__Work request__: Please repeat the lines below, exactly and only, from the one that holds "X007043Y009674D02*" through the one that holds "X010043Y020674D02*".
START Records provided
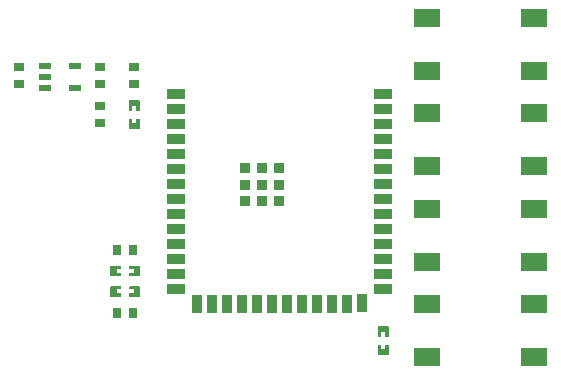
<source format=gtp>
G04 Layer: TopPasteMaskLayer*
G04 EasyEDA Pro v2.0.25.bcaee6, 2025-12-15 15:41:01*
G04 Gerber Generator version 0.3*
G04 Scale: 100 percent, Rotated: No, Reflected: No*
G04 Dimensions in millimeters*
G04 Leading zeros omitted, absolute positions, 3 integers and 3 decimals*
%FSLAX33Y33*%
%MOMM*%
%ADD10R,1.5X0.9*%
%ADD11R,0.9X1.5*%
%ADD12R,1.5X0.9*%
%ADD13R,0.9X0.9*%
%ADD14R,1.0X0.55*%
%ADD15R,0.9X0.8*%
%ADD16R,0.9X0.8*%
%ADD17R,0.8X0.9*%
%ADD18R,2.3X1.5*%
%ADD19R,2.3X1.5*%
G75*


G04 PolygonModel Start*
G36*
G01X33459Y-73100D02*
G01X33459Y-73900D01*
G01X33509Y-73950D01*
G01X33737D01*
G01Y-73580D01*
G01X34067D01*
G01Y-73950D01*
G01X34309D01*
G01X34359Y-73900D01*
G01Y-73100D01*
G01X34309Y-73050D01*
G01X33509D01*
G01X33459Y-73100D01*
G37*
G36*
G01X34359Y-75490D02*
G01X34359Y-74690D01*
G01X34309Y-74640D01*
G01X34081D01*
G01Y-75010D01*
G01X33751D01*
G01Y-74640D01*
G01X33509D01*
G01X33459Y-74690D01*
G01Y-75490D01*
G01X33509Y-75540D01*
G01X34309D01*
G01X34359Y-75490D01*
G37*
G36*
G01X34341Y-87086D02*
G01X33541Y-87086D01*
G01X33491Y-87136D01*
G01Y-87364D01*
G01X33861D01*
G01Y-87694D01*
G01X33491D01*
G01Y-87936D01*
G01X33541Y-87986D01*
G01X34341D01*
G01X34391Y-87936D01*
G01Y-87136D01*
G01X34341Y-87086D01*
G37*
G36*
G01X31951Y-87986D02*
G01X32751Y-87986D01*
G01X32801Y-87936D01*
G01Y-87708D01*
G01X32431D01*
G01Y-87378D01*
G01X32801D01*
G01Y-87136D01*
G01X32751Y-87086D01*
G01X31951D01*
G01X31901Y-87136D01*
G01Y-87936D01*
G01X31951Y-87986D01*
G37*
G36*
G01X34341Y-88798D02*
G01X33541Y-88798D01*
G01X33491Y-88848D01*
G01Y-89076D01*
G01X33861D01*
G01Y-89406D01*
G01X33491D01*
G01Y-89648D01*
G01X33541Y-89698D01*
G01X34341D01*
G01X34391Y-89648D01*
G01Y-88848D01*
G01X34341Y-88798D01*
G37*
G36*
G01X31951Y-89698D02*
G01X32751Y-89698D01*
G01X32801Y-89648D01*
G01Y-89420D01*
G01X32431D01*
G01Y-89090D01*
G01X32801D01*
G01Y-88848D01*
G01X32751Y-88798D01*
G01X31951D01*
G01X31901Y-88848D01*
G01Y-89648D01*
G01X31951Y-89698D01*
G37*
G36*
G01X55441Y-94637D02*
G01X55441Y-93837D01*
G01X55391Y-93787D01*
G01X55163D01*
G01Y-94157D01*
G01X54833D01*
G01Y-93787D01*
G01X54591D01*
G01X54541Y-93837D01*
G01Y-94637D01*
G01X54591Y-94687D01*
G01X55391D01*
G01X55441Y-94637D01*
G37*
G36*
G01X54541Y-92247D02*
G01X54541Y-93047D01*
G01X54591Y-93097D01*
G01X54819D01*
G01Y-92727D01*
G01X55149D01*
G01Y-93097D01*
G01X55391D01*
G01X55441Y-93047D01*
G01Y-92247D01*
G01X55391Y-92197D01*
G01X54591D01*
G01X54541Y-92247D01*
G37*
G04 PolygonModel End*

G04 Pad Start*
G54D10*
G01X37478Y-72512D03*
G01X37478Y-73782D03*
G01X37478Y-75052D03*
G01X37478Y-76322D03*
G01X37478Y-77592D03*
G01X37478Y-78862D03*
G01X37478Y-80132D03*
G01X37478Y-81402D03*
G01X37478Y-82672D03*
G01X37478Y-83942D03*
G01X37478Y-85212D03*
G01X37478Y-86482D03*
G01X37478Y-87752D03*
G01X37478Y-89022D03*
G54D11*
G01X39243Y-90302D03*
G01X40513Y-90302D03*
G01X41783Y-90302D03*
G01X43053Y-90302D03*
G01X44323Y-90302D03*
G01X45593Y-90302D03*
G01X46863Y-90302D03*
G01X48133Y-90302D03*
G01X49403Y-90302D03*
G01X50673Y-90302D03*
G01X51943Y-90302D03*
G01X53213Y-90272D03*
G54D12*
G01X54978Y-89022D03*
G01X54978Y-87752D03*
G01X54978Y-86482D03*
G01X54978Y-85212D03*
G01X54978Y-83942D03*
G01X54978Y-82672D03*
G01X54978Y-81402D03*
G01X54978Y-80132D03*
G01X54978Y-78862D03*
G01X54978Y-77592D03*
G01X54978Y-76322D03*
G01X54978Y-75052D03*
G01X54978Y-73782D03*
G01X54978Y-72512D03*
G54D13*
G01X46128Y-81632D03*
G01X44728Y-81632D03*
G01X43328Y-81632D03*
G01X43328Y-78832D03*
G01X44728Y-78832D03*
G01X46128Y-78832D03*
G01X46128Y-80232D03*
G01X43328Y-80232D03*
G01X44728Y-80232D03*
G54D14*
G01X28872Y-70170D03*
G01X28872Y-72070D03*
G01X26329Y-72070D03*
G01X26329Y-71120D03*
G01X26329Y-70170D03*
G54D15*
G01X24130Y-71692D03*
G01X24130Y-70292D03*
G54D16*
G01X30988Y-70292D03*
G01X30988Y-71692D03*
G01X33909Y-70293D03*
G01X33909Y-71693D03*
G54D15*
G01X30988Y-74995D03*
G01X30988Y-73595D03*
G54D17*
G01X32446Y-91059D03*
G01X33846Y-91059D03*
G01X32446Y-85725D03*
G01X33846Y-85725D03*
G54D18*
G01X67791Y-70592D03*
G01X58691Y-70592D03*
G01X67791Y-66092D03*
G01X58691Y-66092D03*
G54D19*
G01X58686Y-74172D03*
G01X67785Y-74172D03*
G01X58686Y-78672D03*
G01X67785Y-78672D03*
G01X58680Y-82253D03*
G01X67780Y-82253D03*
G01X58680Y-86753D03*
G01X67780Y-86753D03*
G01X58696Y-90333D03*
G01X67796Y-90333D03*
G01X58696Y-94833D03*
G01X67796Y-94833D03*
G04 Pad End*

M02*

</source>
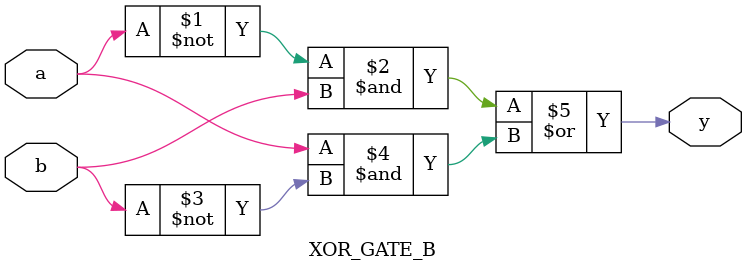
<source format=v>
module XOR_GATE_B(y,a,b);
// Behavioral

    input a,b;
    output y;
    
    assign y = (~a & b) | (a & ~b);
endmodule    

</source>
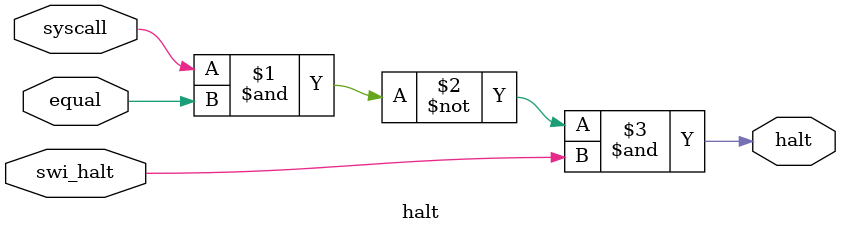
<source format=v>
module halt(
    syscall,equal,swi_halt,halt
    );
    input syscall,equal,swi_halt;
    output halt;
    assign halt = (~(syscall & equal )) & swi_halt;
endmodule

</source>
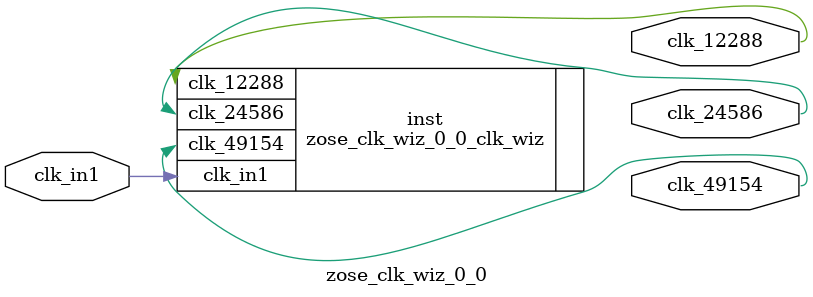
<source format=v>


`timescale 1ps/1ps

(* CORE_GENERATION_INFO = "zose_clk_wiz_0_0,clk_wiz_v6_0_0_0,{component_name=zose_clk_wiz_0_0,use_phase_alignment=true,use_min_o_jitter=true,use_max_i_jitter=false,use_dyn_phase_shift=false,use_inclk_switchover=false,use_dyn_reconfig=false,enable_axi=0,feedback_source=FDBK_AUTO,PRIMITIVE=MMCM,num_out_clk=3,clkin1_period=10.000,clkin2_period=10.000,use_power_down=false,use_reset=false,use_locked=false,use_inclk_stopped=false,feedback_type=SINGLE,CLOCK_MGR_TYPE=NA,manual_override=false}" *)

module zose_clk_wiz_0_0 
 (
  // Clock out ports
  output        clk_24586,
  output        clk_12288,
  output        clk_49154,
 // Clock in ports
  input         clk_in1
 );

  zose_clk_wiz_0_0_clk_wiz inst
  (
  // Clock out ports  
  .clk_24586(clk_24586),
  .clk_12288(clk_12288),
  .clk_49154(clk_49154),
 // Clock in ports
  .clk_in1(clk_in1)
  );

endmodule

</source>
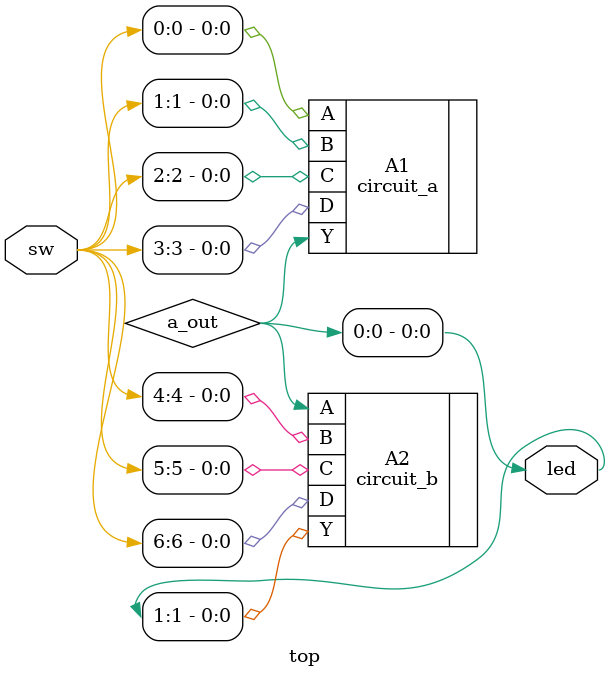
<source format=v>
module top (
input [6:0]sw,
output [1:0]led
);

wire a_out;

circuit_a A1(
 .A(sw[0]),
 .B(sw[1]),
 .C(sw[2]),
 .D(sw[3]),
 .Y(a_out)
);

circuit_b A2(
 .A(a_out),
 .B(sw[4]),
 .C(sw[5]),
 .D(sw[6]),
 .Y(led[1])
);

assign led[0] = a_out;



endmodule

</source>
END Records provided
START Records provided
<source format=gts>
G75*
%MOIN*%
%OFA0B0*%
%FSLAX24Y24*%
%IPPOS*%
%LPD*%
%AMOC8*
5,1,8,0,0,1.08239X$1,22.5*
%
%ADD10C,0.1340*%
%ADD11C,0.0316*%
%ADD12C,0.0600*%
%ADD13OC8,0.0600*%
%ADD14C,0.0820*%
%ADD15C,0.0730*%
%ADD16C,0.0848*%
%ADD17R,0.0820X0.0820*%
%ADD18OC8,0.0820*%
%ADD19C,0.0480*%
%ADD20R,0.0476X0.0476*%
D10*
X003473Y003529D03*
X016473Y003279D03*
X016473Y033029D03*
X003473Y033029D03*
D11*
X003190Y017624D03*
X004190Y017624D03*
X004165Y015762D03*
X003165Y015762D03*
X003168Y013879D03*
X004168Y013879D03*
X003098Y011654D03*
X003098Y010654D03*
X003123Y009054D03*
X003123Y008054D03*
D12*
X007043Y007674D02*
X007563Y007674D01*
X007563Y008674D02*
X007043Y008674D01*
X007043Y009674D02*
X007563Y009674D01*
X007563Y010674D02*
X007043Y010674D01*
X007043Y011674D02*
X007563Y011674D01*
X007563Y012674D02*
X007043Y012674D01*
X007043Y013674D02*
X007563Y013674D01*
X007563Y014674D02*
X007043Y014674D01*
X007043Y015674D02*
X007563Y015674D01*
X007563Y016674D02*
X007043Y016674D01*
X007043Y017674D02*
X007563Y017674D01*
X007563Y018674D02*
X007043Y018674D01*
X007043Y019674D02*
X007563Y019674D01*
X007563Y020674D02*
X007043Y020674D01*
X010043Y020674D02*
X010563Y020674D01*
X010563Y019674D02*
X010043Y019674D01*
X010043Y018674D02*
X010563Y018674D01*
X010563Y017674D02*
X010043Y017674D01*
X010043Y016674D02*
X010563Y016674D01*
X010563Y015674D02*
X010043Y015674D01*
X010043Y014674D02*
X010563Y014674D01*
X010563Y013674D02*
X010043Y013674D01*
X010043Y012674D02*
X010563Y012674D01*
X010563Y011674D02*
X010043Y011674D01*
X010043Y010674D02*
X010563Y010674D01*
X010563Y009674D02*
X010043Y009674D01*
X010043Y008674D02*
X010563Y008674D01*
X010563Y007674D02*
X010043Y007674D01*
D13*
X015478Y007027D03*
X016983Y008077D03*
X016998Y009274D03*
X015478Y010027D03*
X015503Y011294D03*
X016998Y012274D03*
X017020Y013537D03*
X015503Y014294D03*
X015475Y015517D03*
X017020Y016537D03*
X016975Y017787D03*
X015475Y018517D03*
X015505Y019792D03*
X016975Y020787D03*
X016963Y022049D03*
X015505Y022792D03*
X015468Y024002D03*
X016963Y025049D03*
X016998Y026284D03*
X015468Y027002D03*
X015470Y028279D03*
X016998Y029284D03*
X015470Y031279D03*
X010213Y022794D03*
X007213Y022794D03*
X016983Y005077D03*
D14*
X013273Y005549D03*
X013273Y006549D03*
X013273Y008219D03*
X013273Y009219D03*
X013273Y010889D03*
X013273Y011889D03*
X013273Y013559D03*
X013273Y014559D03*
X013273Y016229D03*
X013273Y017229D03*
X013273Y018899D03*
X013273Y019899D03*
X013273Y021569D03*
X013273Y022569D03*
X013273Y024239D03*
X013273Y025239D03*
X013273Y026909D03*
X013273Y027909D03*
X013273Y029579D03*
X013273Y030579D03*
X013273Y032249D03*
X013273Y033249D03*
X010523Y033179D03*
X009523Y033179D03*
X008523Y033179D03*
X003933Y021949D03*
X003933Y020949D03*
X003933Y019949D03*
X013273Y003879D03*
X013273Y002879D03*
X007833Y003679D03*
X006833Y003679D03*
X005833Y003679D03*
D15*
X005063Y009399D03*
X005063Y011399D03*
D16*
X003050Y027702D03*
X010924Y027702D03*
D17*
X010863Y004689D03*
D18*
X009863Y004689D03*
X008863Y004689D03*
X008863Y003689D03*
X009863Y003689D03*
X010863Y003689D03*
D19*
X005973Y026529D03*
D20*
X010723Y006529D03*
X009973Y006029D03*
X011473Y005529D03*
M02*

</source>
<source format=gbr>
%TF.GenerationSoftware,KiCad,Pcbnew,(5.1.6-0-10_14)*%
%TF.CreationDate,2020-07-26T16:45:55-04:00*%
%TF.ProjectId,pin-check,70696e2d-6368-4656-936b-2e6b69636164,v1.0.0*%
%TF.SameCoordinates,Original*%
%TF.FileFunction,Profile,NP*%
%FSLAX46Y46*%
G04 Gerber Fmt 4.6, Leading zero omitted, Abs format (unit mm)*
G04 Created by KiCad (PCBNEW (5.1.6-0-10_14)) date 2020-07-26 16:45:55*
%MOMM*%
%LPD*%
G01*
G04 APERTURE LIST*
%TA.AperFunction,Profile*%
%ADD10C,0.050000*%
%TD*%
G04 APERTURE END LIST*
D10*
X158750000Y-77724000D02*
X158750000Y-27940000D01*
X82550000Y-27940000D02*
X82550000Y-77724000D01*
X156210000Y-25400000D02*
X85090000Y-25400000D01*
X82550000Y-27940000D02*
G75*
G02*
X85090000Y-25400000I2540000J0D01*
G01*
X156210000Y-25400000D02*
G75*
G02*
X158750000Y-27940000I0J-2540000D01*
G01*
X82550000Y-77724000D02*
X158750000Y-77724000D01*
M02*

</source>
END Records provided
START Records provided
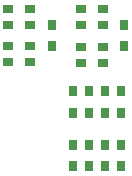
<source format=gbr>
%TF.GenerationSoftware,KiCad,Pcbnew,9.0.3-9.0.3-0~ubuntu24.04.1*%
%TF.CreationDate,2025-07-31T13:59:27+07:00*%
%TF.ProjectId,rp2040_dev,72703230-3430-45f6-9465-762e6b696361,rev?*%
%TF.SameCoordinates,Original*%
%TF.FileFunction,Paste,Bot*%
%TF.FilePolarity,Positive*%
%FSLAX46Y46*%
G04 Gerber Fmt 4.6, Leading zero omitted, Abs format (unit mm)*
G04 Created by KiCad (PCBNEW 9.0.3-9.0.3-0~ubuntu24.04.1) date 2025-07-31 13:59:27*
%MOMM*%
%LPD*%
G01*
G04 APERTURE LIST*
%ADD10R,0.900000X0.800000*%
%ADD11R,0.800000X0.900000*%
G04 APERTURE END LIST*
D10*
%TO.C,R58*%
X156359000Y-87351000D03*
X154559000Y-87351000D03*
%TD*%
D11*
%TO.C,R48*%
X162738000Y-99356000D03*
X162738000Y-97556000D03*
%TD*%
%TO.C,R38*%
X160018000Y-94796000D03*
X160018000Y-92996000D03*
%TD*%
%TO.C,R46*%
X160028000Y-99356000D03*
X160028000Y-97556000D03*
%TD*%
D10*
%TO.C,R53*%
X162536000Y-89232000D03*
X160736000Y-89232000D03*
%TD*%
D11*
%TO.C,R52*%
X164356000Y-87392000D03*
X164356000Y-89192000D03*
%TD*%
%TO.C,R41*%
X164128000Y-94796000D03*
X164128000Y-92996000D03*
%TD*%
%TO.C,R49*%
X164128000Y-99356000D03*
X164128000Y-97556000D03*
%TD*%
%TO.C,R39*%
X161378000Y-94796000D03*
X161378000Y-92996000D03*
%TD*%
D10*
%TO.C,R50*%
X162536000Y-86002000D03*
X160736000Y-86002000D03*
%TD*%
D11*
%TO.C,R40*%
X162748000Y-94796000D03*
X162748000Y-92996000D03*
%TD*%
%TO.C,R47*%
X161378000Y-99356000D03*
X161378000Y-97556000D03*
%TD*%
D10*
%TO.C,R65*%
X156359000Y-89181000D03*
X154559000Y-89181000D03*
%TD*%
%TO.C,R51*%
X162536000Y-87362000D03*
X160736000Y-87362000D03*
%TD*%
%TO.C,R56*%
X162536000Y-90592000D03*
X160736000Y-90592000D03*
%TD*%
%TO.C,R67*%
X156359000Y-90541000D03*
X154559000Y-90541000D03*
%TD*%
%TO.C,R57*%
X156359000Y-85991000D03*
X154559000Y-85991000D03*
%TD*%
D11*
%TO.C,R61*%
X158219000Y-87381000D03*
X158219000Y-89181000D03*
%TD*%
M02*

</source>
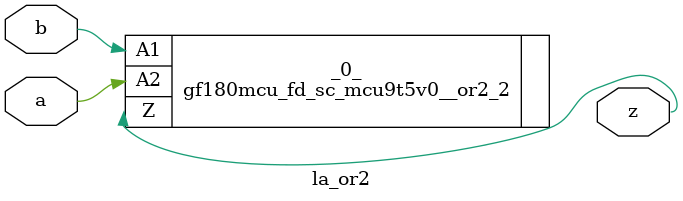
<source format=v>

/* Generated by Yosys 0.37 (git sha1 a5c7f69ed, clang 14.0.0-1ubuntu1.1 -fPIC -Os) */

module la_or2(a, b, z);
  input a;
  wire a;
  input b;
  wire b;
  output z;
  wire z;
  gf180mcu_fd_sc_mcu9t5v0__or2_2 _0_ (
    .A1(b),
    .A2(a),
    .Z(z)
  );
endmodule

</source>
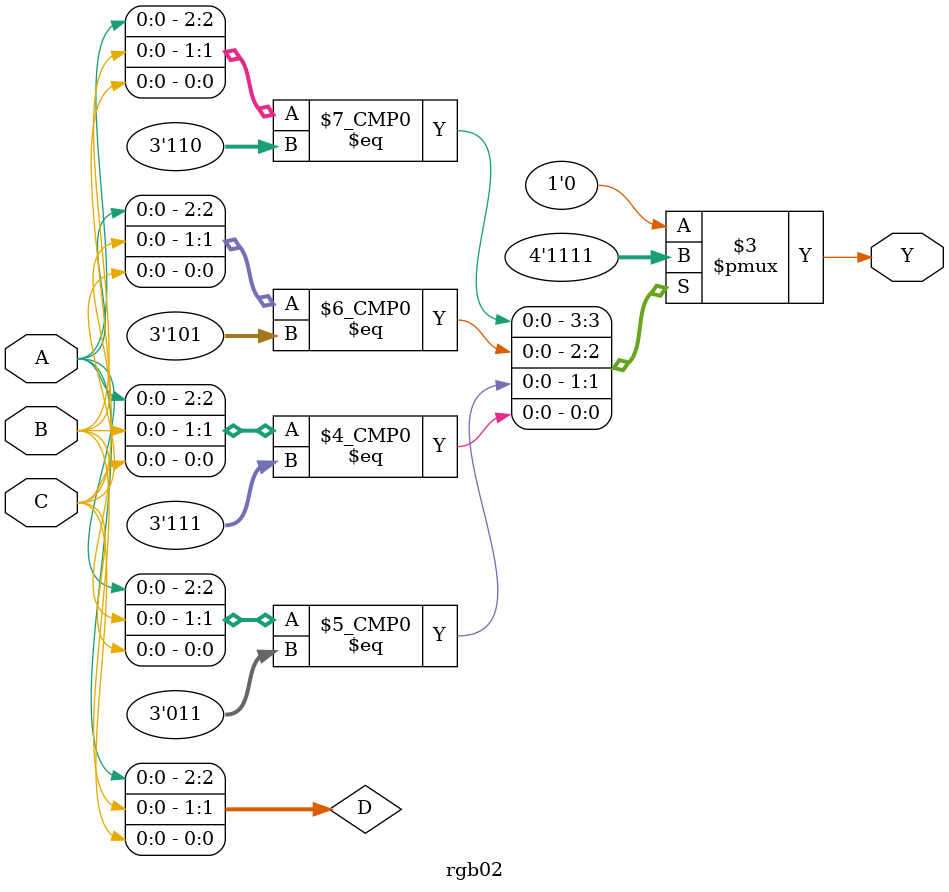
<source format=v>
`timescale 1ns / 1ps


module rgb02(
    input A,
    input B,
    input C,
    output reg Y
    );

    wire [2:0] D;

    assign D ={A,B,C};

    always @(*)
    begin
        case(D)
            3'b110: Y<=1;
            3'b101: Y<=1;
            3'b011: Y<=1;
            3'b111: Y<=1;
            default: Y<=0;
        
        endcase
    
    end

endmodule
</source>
END Records provided
__Completed task__:
X007043Y009674D02*
X007563Y009674D01*
X007563Y010674D02*
X007043Y010674D01*
X007043Y011674D02*
X007563Y011674D01*
X007563Y012674D02*
X007043Y012674D01*
X007043Y013674D02*
X007563Y013674D01*
X007563Y014674D02*
X007043Y014674D01*
X007043Y015674D02*
X007563Y015674D01*
X007563Y016674D02*
X007043Y016674D01*
X007043Y017674D02*
X007563Y017674D01*
X007563Y018674D02*
X007043Y018674D01*
X007043Y019674D02*
X007563Y019674D01*
X007563Y020674D02*
X007043Y020674D01*
X010043Y020674D02*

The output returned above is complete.